Best of all, if you donated something, you not only get to download and play the game, you also got a copy of the final source code! Now that's a big bonus to a software geek like myself. I have only looked at it briefly, but the structure seems very similar to what I have seen Notch code in his Ludum Dares. In particular they are still juggling all the pixels themselves; no real hardware acceleration is used. It's basically writing to a back buffer and then blitting it to screen. Easy. (Right?) :-)

February 20, 2012

Julia

The Julia programming language seems really interesting. Julia has a combination of cool features: multimethods, coroutines, macros, meta-programming, generics, distributed computing (with cloud-computing in mind), etc.

She can even call Fortran code. What ever was wrong with Cobol as a target ? :-)

February 06, 2012

Make install: Rasp's game

Rasp is working on a 2D isometric roguelike using Slick, a Java 2D game library. And he's blogging about it. It's still in the early stages, but the graphics look good. His approach to lighting, with colour blending, makes for some nice screenshots. And he shows you how it's done.
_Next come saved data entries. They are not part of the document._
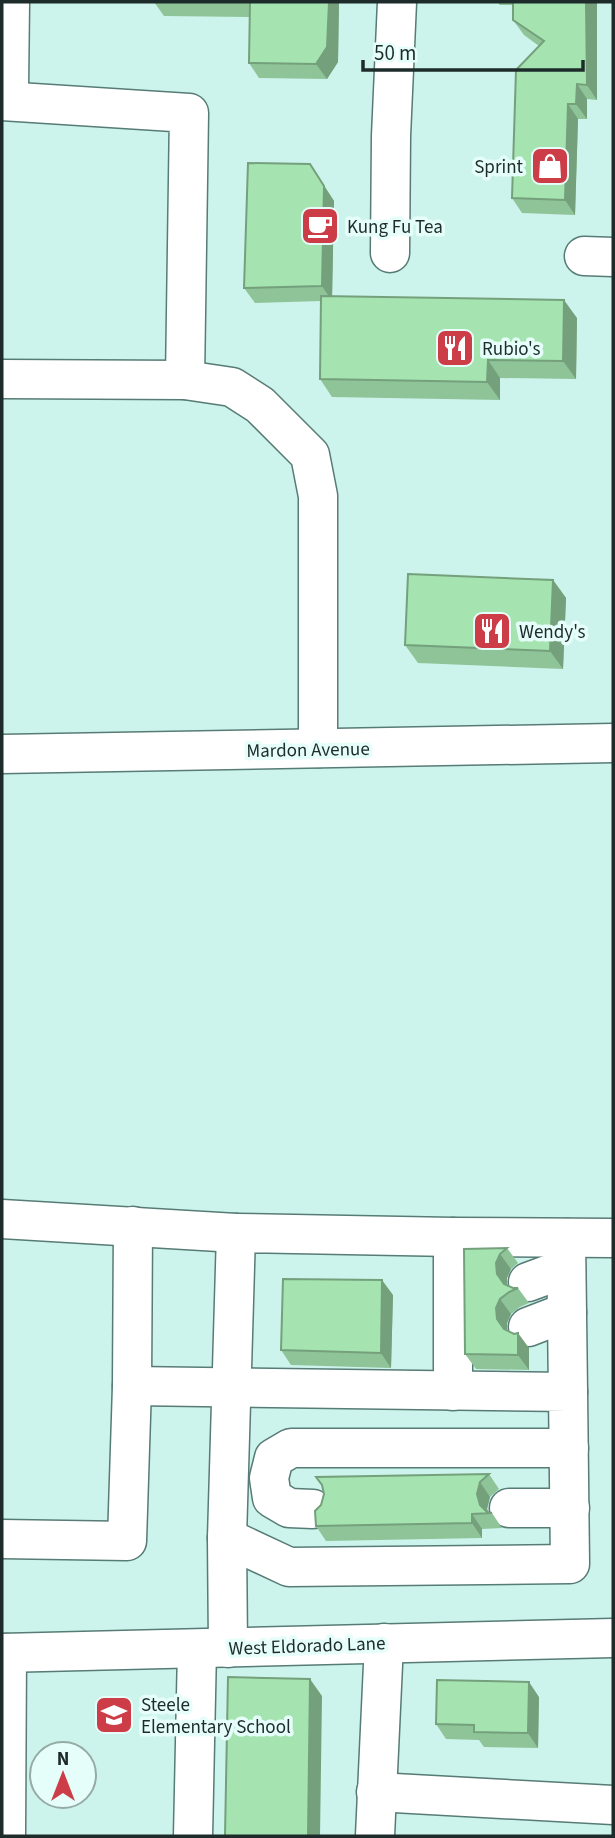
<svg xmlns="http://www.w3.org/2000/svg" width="615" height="1838" viewBox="0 0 615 1838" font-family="'Source Sans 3',sans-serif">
	<rect width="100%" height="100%" fill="#cdf4ec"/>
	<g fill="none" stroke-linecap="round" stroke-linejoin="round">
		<defs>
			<g id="minor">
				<polyline points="2,99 9,88 10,2"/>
				<polyline points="2,101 189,113 185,380"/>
				<polyline points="390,253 391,136 397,2"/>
				<polyline points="584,256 613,257"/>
				<polyline points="2,379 185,380 232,387 260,405 310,455 318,496 318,748"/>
				<polyline points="2,754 613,743"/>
				<polyline points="2,1219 236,1233"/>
				<polyline points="453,1237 453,1391"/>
				<polyline points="566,1238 568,1392"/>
				<polyline points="528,1282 566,1268"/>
				<polyline points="528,1327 567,1312"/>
				<polyline points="132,1386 568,1392 570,1564 289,1567 227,1538"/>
				<polyline points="509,1508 570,1508"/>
				<polyline points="313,1509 289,1508 272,1498 269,1478 274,1458 291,1448 569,1448"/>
				<polyline points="2,1539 127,1541 132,1386 133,1226"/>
				<polyline points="228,1648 227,1538 236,1233 453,1237 613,1238"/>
				<polyline points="2,1653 613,1638"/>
				<polyline points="376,1792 613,1805"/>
				<polyline points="6,1836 7,1653"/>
				<polyline points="193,1836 197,1649"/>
				<polyline points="375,1836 384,1643"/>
			</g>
		</defs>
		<use href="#minor" stroke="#577b75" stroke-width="41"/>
		<use href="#minor" stroke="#fff" stroke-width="38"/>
	</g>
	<g fill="#8ec498">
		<polygon points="154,2 339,2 338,62 327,79 259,78 249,63 249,17 164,16"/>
		<polygon points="497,2 597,2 597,100 587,99 587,119 578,119 575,215 522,213 512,198 539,46 524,35 513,20 513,5 500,5"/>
		<polygon points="310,164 334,201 332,296 577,318 576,379 500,378 500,400 332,397 320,379 321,301 255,303 244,288"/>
		<polygon points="553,580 566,598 563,669 418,663 405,645"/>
		<polygon points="507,1248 518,1263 511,1269 507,1278 507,1286 513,1288 518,1288 529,1303 520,1307 511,1314 507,1323 507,1331 529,1348 529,1370 476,1369 465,1354 464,1249"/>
		<polygon points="393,1295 391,1368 291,1365 281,1350"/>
		<polygon points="489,1474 499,1489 490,1497 487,1509 488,1512 492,1513 502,1528 482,1529 482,1538 326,1541 316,1526 324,1494 323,1487 316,1477"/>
		<polygon points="539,1697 538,1748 484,1747 479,1740 446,1739 436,1724"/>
	</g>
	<g fill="#74a07c">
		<polygon points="329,2 339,2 338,62 327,79 316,64"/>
		<polygon points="586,2 597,2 597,100 587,85"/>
		<polygon points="577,84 587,99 587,119 576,104"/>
		<polygon points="568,104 578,119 575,215 565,200"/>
		<polygon points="310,164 334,201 332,301 322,286"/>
		<polygon points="564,300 577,318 576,379 563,361"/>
		<polygon points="488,360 500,378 500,400 487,382"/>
		<polygon points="553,580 566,598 563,669 550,651"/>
		<polygon points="500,1254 511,1269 507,1278 507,1289 497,1274 496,1263"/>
		<polygon points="382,1280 393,1295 391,1368 381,1353"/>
		<polygon points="500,1299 511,1314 507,1323 507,1334 497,1319 496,1308"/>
		<polygon points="518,1333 529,1348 529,1370 518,1355"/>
		<polygon points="480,1482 490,1497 487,1509 489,1513 480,1505 477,1494"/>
		<polygon points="472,1514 482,1529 482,1538 472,1523"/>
		<polygon points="310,1679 322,1696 320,1836 308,1836"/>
		<polygon points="529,1682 539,1697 538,1748 528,1733"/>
	</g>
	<g fill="#a5e4b1" stroke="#74a07c" stroke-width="2">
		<polygon points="212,2 329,2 327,47 316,64 249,63 250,2"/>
		<polygon points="513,2 586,2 587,85 577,84 576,104 568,104 565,200 512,198 516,70 544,41 513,20"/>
		<polygon points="248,163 310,164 324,186 322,286 244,288"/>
		<polygon points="321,296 564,300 563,361 488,360 487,382 320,379"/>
		<polygon points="408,574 553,580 550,651 405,645"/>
		<polygon points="507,1248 500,1254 496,1263 497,1274 504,1284 513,1288 518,1288 509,1292 500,1299 496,1308 497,1319 504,1329 514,1334 518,1333 518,1355 465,1354 464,1249"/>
		<polygon points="283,1279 382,1280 381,1353 281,1350"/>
		<polygon points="489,1474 480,1482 477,1494 480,1505 487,1512 492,1513 472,1514 472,1523 316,1526 315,1511 321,1505 324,1494 322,1485 316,1477"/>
		<polygon points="228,1677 310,1679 308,1836 225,1836"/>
		<polygon points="437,1680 529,1682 528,1733 474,1732 474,1725 436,1724"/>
	</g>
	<defs>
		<symbol id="shop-square" viewBox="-11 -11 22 22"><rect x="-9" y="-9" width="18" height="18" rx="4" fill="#cd3d47" stroke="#e6fef9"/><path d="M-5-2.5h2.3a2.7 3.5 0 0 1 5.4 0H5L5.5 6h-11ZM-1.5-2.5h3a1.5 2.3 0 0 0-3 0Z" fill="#fff"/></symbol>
		<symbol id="cafe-square" viewBox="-11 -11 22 22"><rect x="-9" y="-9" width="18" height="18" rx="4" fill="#cd3d47" stroke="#e6fef9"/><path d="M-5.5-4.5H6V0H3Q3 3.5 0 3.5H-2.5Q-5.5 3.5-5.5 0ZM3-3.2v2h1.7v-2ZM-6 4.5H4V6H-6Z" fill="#fff"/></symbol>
		<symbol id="restaurant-square" viewBox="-11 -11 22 22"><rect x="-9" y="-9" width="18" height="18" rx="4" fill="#cd3d47" stroke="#e6fef9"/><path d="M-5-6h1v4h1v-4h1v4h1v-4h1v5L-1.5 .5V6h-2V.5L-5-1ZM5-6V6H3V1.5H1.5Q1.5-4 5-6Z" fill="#fff"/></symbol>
		<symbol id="school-square" viewBox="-11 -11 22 22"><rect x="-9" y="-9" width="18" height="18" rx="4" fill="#cd3d47" stroke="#e6fef9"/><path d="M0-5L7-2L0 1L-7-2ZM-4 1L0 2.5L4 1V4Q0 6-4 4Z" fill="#fff"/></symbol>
	</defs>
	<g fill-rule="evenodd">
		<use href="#shop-square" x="528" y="144" width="44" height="44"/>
		<use href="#cafe-square" x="298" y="204" width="44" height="44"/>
		<use href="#restaurant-square" x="433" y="326" width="44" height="44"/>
		<use href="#restaurant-square" x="470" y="609" width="44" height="44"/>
		<use href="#school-square" x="92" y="1693" width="44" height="44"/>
	</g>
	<g text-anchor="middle" stroke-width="7" stroke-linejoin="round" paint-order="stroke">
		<g font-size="19" fill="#1d2c2a" stroke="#e6fef9" text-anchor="start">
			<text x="523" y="173" text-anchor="end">Sprint</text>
			<text x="347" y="233">Kung Fu Tea</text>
			<text x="482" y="355">Rubio's</text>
			<text x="519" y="638">Wendy's</text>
			<text x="141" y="1711">Steele<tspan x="141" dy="22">Elementary School</tspan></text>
		</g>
		<g font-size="19" fill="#1d2c2a" stroke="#e6fef9">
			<text transform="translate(308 749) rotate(-1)" y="7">Mardon Avenue</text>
			<text transform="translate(307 1645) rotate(-2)" y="7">West Eldorado Lane</text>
		</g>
	</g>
	<rect width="615" height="1838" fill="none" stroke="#1d2c2a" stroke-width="7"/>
	<g transform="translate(63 1775)"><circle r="33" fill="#e6fef9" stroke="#96aaa6" stroke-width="2"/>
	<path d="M0-5L12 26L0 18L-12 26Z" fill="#cd3d47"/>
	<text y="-10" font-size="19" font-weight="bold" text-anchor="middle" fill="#1d2c2a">N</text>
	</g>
	<path d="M363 60v10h220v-10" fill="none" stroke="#1d2c2a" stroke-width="3.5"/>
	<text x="374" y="60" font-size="21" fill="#1d2c2a" stroke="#e6fef9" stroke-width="5" paint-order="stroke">50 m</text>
</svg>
Go check it out. And if you know of other programmer blogs please let me know!

February 05, 2012

Being a geek dad...

Is watching my two-and-a-half year old daughter using an iPad like she's never done anything else in her life. Now, to be clear, I didn't buy the iPad for her. I originally bought it for my wife. But it's my daughter who seems to get the most out of it. And it's not just simple games either (Toca Boca games are superb by the way); she starts up and changes apps like it's the most natural thing to do.

My own first encounters with technology were goofing around on an Apple II clone, getting it to print something to the screen. Followed by a Game Boy (the original one) when I was ten or so. My little girl has exponentially more power under her fingertips, and she uses it without thinking twice about it. To me that's just amazing. It shows not only how far computers have come in power, but also in accessability.

It also makes me wonder what she could be doing in another year's time...

January 17, 2012

ScummVM

There's in an excellent article over at Ars Technica which tells the story of ScummVM. Great read about a fun open source project.